Go through the material and pull out every line with the string "ctrl" in it.
Records for this exercise below:
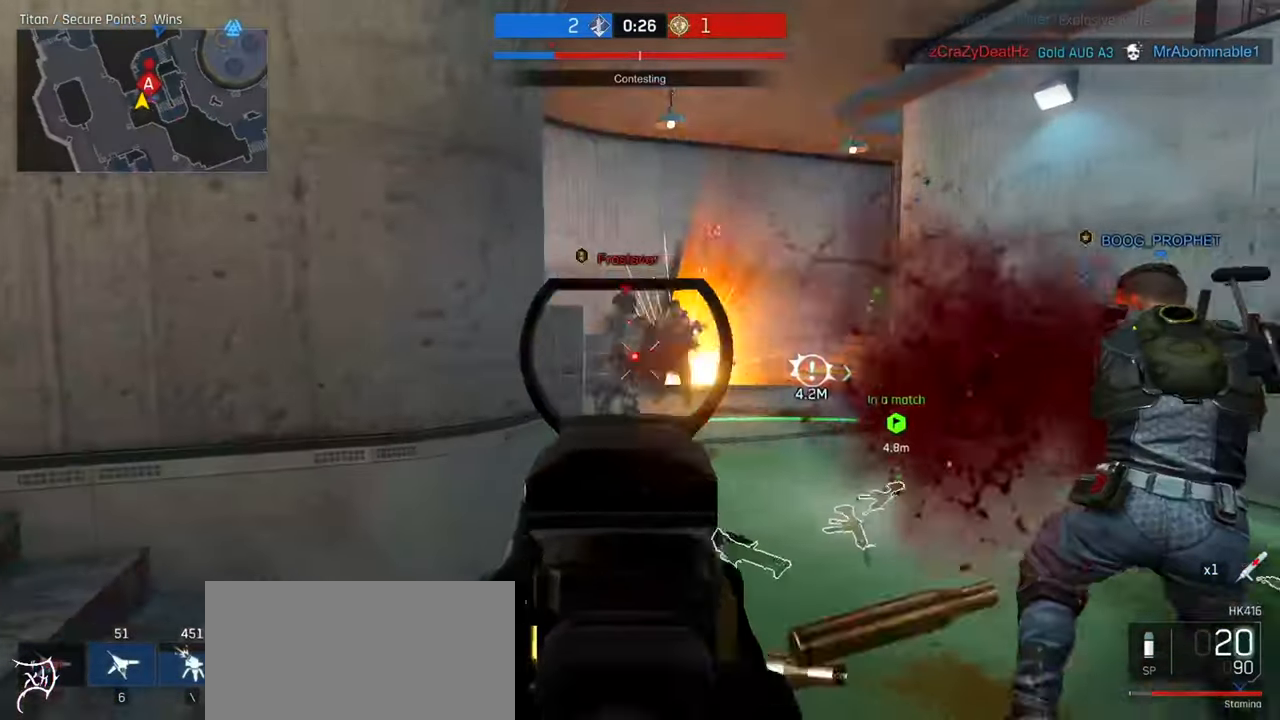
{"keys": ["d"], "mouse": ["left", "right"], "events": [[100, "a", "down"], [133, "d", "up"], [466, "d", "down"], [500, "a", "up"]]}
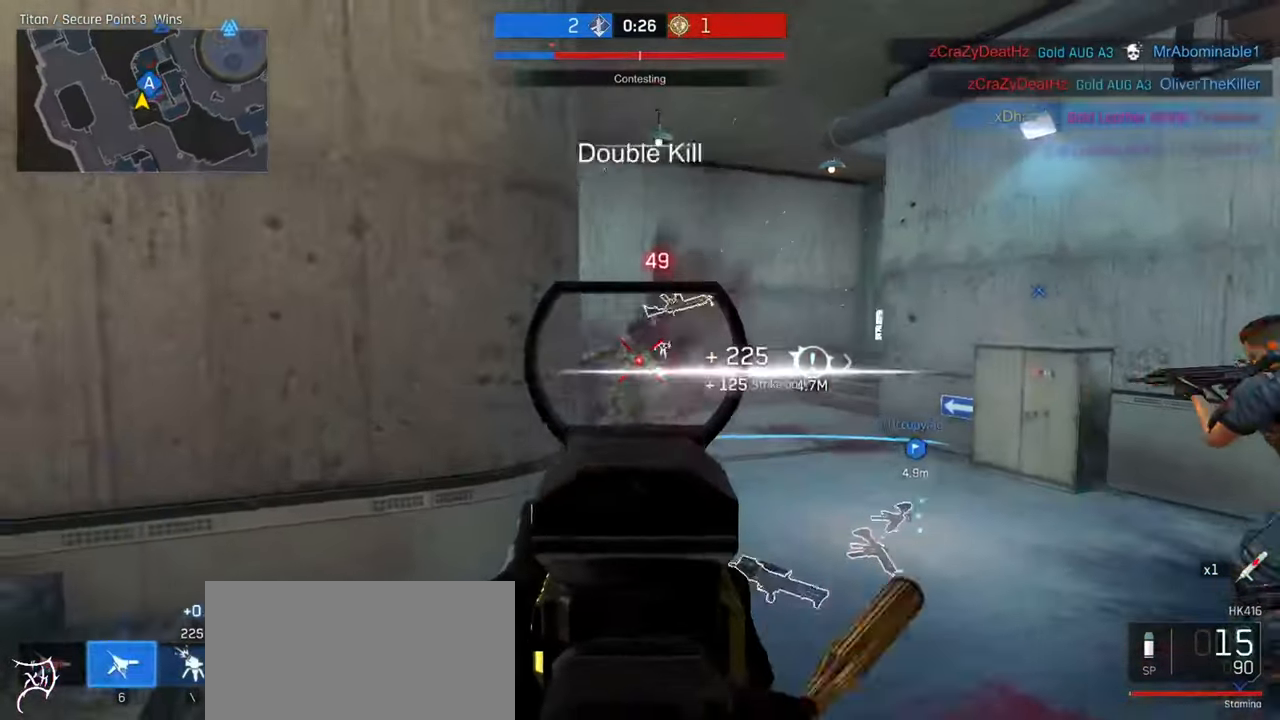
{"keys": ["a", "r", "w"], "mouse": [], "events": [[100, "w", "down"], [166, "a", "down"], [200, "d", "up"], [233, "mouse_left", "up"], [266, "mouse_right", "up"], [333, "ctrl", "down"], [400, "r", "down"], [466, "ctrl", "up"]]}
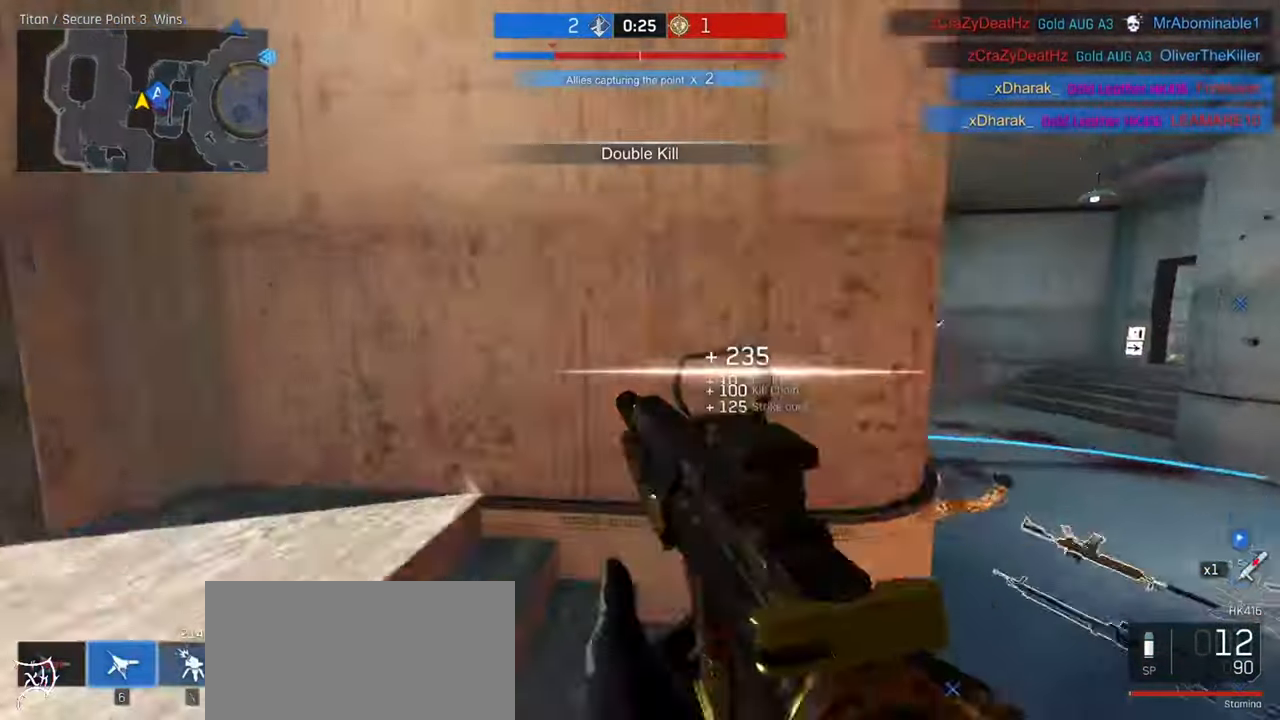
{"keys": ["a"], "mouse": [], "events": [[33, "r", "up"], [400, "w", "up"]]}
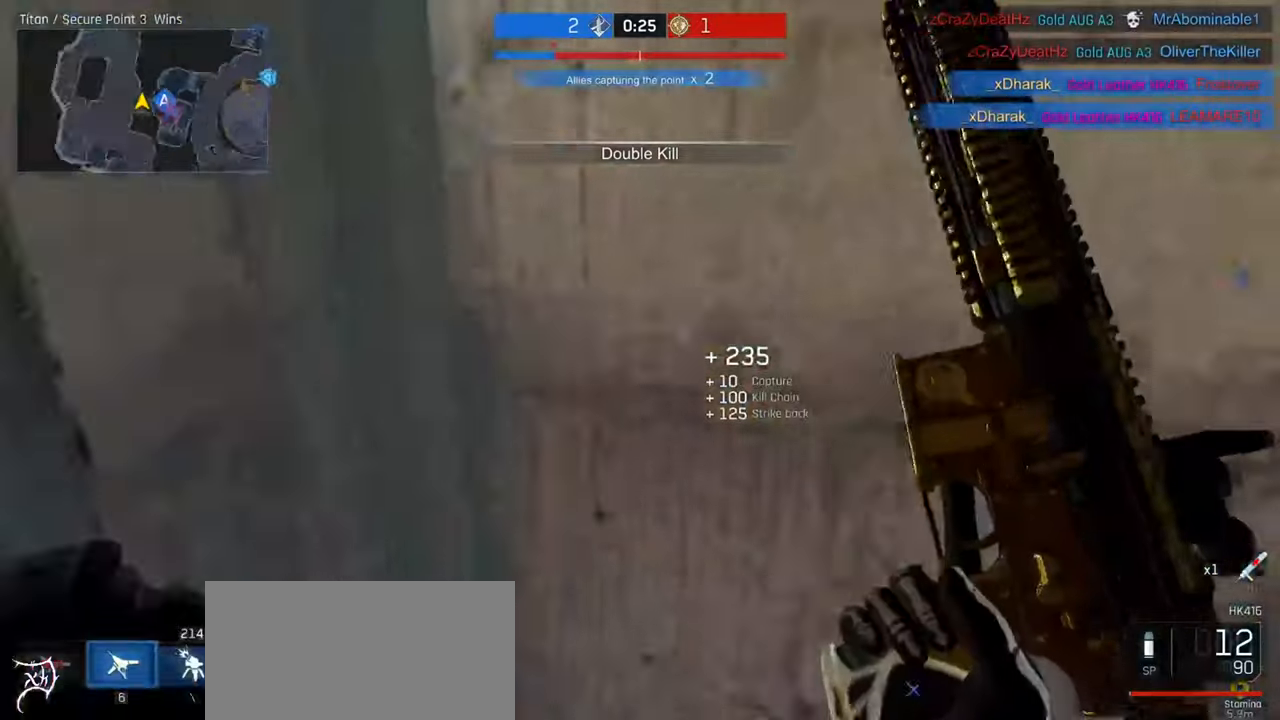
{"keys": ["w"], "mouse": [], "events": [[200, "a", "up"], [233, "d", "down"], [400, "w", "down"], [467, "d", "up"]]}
End of Records for this exercise.
Records for this exercise below:
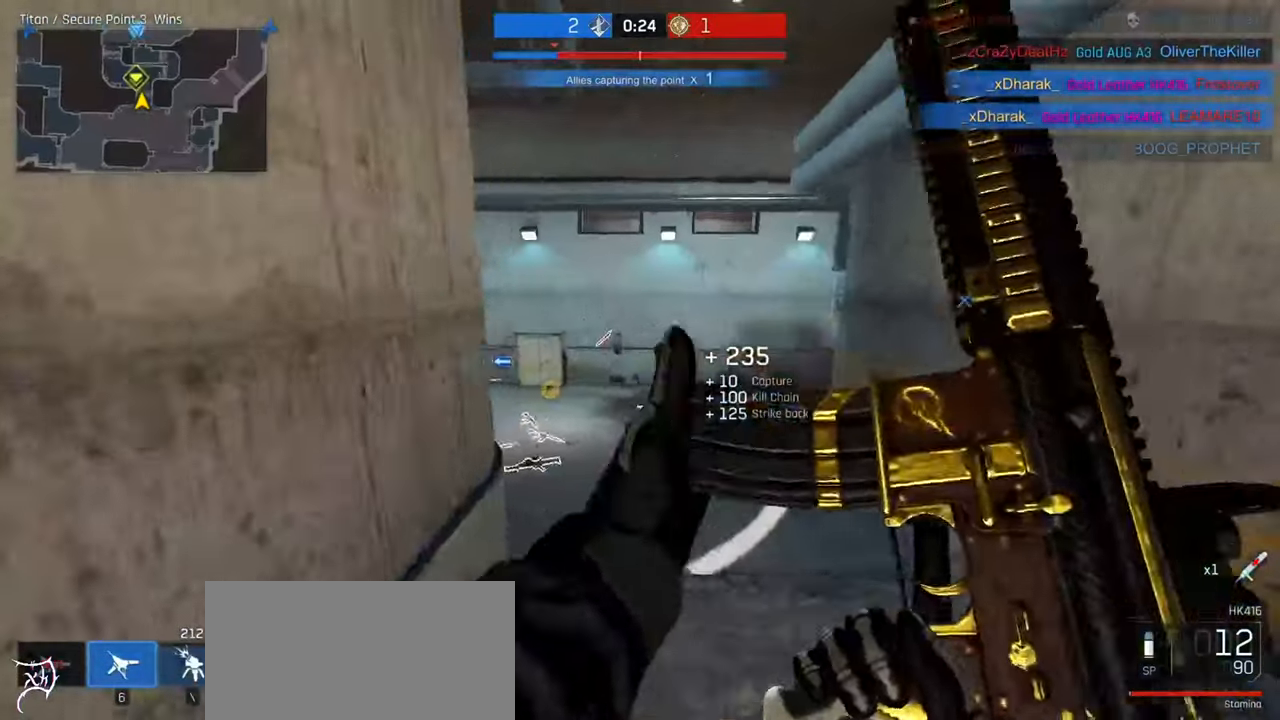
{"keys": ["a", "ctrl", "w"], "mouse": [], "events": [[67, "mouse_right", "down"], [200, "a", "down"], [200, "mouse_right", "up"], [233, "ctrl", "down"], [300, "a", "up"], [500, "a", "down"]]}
End of Records for this exercise.
● **Solution for this exercise**:
{"keys": ["a", "r", "w"], "mouse": [], "events": [[100, "w", "down"], [166, "a", "down"], [200, "d", "up"], [233, "mouse_left", "up"], [266, "mouse_right", "up"], [333, "ctrl", "down"], [400, "r", "down"], [466, "ctrl", "up"]]}
{"keys": ["a", "ctrl", "w"], "mouse": [], "events": [[67, "mouse_right", "down"], [200, "a", "down"], [200, "mouse_right", "up"], [233, "ctrl", "down"], [300, "a", "up"], [500, "a", "down"]]}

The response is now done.